(Dataset records)

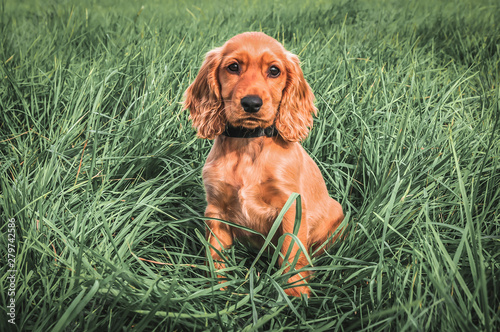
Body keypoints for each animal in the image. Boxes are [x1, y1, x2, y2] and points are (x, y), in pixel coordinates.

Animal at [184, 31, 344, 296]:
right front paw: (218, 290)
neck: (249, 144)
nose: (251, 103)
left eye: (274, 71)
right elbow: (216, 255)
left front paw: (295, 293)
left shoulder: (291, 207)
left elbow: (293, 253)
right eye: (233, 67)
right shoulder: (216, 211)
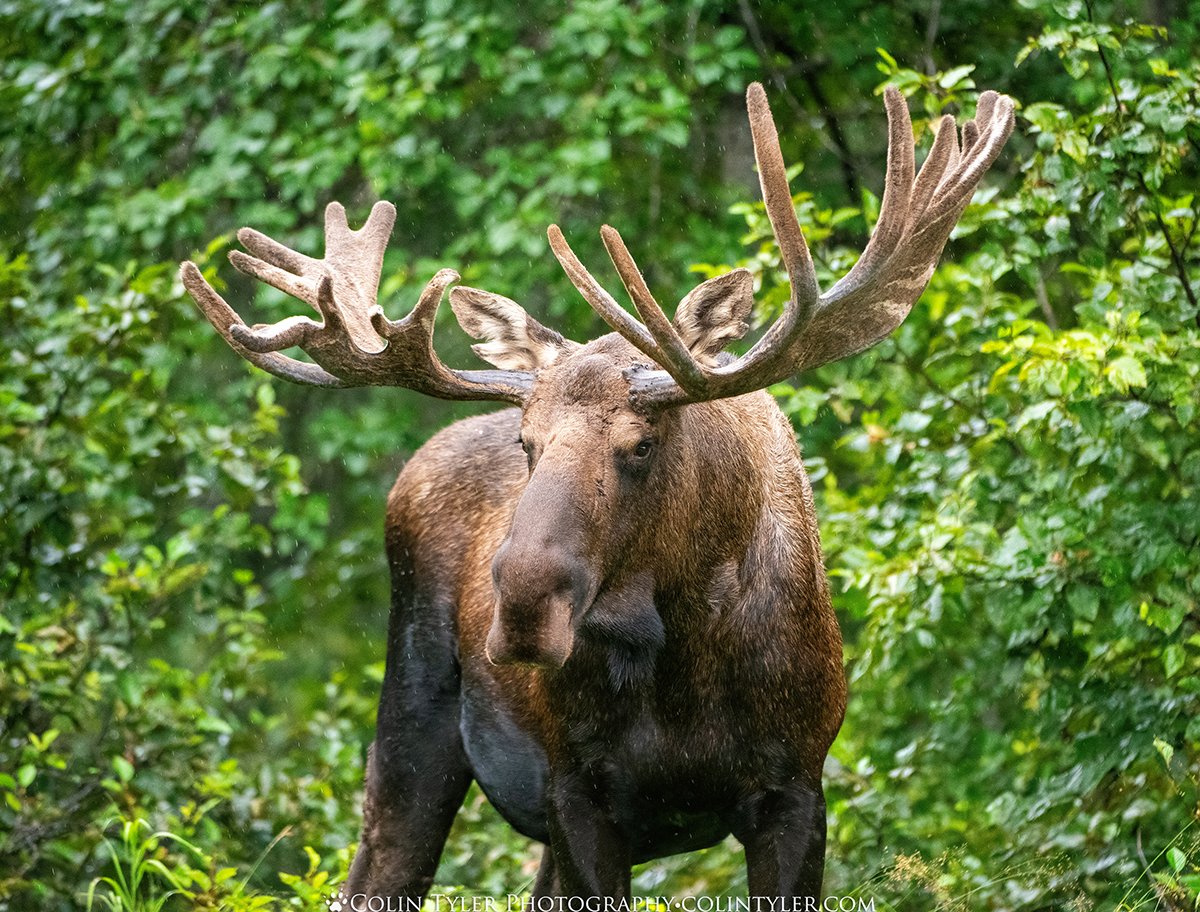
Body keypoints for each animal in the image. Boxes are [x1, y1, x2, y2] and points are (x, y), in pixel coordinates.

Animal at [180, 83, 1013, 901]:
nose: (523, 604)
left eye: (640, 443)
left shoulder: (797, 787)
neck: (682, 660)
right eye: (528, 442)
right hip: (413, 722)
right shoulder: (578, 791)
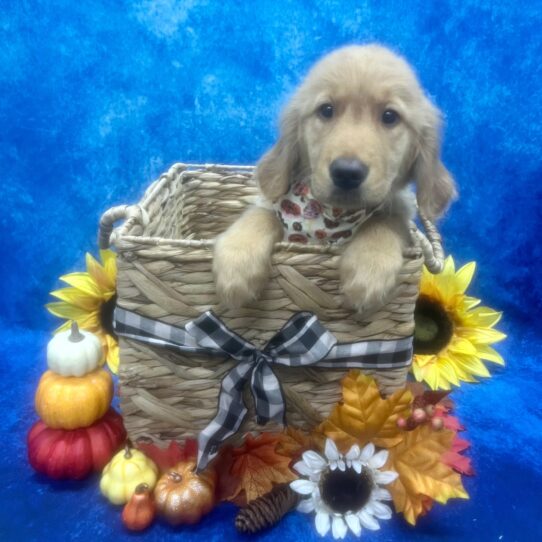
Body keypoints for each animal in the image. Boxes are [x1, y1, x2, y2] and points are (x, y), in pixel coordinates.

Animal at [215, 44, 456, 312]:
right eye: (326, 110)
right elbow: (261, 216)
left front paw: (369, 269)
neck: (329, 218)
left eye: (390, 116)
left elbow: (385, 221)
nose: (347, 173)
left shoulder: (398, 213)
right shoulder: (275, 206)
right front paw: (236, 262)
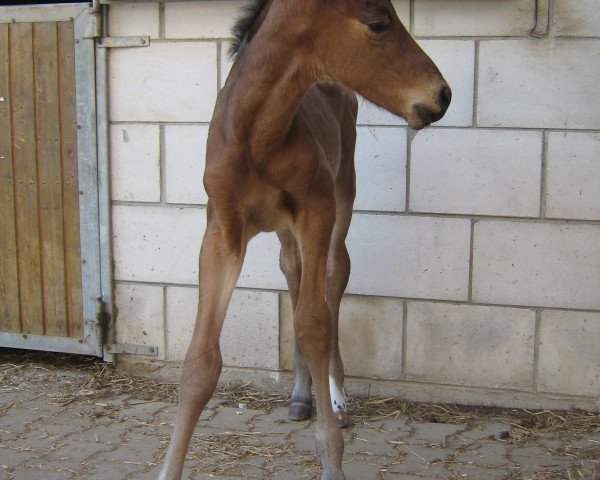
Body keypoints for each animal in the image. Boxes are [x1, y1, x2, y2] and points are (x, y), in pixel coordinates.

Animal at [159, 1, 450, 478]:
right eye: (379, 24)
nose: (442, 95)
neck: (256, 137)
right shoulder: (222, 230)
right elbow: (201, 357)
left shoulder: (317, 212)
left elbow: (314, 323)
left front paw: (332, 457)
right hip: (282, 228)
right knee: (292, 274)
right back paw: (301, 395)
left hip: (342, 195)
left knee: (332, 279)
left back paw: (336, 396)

--

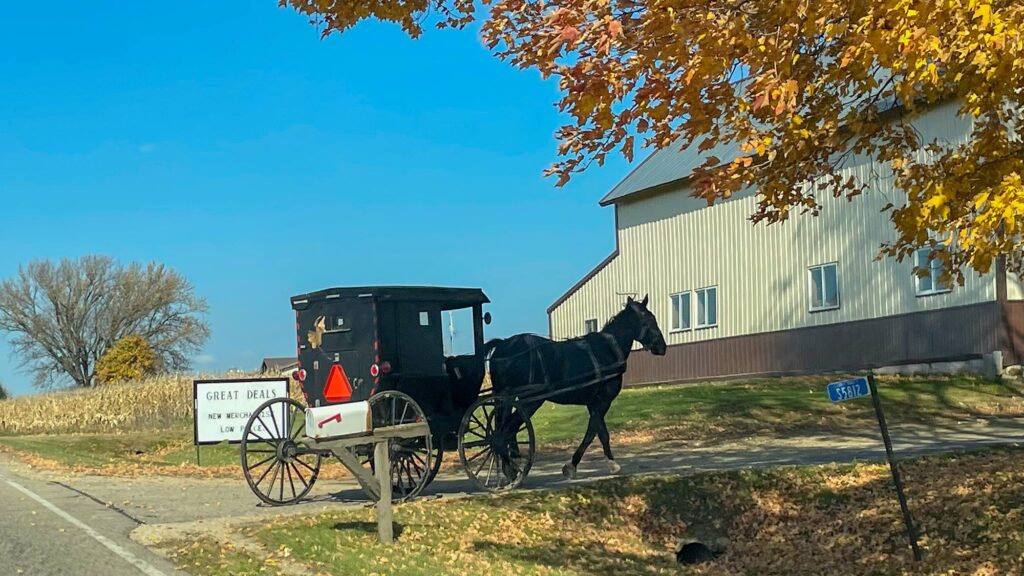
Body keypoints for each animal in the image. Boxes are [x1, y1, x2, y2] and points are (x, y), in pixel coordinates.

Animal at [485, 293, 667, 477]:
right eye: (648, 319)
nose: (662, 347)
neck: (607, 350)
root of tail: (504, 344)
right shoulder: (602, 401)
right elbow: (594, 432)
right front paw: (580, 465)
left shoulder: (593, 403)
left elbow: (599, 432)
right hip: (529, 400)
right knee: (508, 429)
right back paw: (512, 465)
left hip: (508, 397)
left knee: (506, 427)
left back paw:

---

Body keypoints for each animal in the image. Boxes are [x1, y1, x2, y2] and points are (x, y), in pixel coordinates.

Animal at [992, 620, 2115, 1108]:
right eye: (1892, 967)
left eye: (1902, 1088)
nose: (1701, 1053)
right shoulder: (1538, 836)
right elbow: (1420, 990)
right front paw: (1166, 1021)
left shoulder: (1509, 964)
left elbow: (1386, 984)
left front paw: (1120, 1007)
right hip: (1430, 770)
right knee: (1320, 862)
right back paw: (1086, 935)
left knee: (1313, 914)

§ Aim of the exercise: Copy each line containing the word "back" from the data.

§ Solution for this exercise:
right back paw: (301, 395)
left back paw: (336, 396)
right back paw: (512, 465)
left back paw:
right back paw: (1086, 935)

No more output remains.